We need to define agent's policy of picking actions given states. Since we have only 16 disttinct states and 4 actions, we can just store the action for each state in an array.

This basically means that any array of 16 integers from 0 to 3 makes a policy.

In [45]:
import numpy as np
def get_random_policy():
    """
    Build a numpy array representing agent policy.
    This array must have one element per each of 16 environment states.
    Element must be an integer from 0 to 3, representing action
    to take from that state.
    """
    return np.random.randint(0, 4, 16)

In [46]:
np.random.seed(1234)
policies = [get_random_policy() for i in range(10**4)]

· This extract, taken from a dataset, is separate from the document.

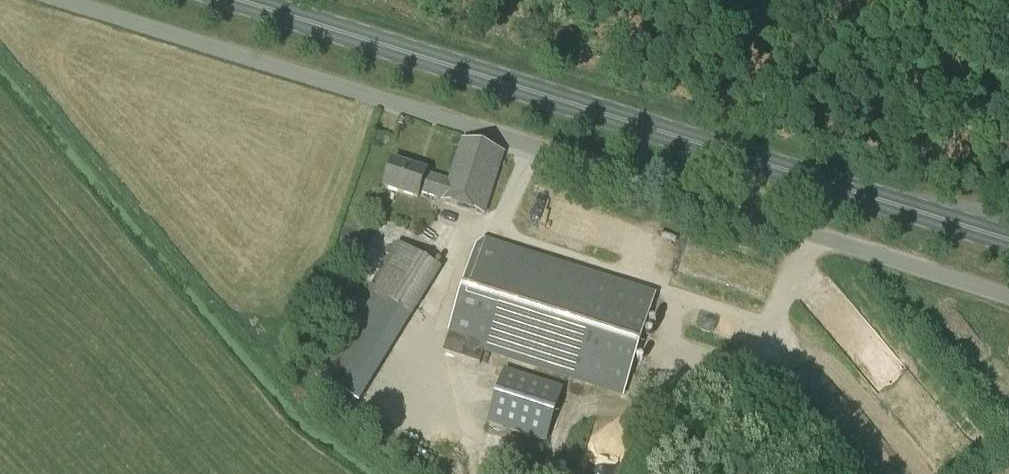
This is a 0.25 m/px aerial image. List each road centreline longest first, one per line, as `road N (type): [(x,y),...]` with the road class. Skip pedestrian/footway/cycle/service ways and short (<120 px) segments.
road 1 (unclassified): [(1008,296),(62,0)]
road 2 (primary): [(1008,240),(240,0)]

assert all([len(p) == 16 for p in policies]), 'policy length should always be 16'
assert np.min(policies) == 0, 'minimal action id should be 0'
assert np.max(policies) == 3, 'maximal action id should be 3'
action_probas = np.unique(policies,return_counts=True)[-1] /10**4. /16.
print ("Action frequencies over 10^4 samples:"),action_probas
assert np.allclose(action_probas,[0.25]*4,atol=0.05), "The policies aren't uniformly random (maybe it's just an extremely bad luck)"
print ("Seems fine!")

Action frequencies over 10^4 samples:
Seems fine!


### Let's evaluate!
* Implement a simple function that runs one game and returns the total reward

In [47]:
def sample_reward(env,policy,t_max=27):
    """
    Interact with an environment, return sum of all rewards.
    If game doesn't end on t_max (e.g. agent walks into a wall), 
    force end the game and return whatever reward you got so far.
    """
    s = env.reset()
    total_reward = 0
    
    for i in range(t_max):
        s, rev, is_end, _ = env.step(policy[s])
        total_reward += rev
        if is_end: break
    return total_reward

In [48]:
print ("generating 10^3 sessions...")
rewards = [sample_reward(env,get_random_policy()) for _ in range(10**3)]
assert all([type(r) in (int,float) for r in rewards]), 'sample_reward must return a single number'
assert all([0 <= r <= 1 for r in rewards]), 'total rewards should be between 0 and 1 for frozenlake'
print ("Looks good!")

generating 10^3 sessions...
Looks good!


In [49]:
def evaluate(policy,n_times=100):
    """Run several evaluations and average the score the policy gets."""
    rewards = [sample_reward(env, policy) for i in range(n_times)]
    return np.mean(rewards)
        

In [50]:
def print_policy(policy):
    """a function that displays a policy in a human-readable way"""
    lake = "SFFFFHFHFFFHHFFG"
    
    # where to move from each tile
    arrows = ['<v>^'[a] for a in policy]
    
    #draw arrows above S and F only
    signs = [arrow if tile in "SF" else tile for arrow,tile in zip(arrows,lake)]
    
    for i in range(0,16,4):
        print (' '.join(signs[i:i+4]))

print ("random policy:")
print_policy(get_random_policy())

random policy:
> < < >
v H > H
> ^ > H
H > < G


### Random search

In [51]:
best_policy = None
best_score = -float('inf')

from tqdm import tqdm
for i in tqdm(range(10000)):
    policy = get_random_policy()
    score = evaluate(policy)
    if score > best_score:
        best_score = score
        best_policy = policy
        print ("New best score:",score)
        print ("Best policy:",
        print_policy(best_policy))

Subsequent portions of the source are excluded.